ACS was asked to join a study as a “rescue site” to evaluate a monoclonal antibody in a Phase II study in patients with moderate to severe psoriasis. ACS expedited ethics and regulatory approval and worked with a consultant dermatologist to recruit and randomize 8 subjects in a short time-frame.

Healthy volunteer study examples

Code name “Cobra”:

This Phase 1 study evaluated the pharmacokinetics and safety of a biosimilar in healthy volunteers. The challenge was to recruit, randomise and dose 200 subjects in a 3-month timeframe. In collaboration with sister-company CCST, regulatory and Ethics Committee approval was gained in two weeks for both sites under one application. Screening to last subject dosed was achieved in the 3-month timeframe.

Code name “Pelorus”:

This randomized, open label, four treatment, four way crossover Phase I study explored the effects of low doses of one compound on a single dose of the IMP in 48 healthy volunteers; it was a critical path study for a major European sponsor.

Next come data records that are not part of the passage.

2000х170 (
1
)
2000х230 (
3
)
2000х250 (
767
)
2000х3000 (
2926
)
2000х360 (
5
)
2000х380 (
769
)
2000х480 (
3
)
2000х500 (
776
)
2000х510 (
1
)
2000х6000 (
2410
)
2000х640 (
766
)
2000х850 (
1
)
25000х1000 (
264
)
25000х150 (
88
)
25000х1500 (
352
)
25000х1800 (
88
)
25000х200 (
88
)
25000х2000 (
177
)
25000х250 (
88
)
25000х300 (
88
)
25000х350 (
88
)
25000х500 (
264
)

ACS’ application was considered by the ethics committee (EC) at a meeting on Day 1, given final EC approval on Day 22, first dosed on Day 32 and last dosed Day 92. The timeline targets of the sponsor were exceeded and data considered excellent.

Code name “Pecan”:

This is an ongoing entry-in-human single ascending dose study of a monoclonal antibody originally started by ACS’ sister-company, CCST. The inclusion/exclusion criteria for the study make recruitment extremely difficult. The strength of two related early-phase Clinical Pharmacology Units working together to meet the sponsor’s objectives will see this study successfully completed. The study features the use of Electronic Data Transfer (EDT) of lab results from our lab provider, LabPLUS.

Code name “Lace”:

This entry-in-human study evaluated the safety and efficacy of single ascending doses of a topical IMP as a wound healing agent in 43 healthy volunteers. Working with an infectious diseases physician and a dermatologist, a series of punch biopsies were made and IMP dosed. The wounds were assessed histologically, photographically and visually at follow-up visits. This was a challenging study and successfully completed within agreed timelines.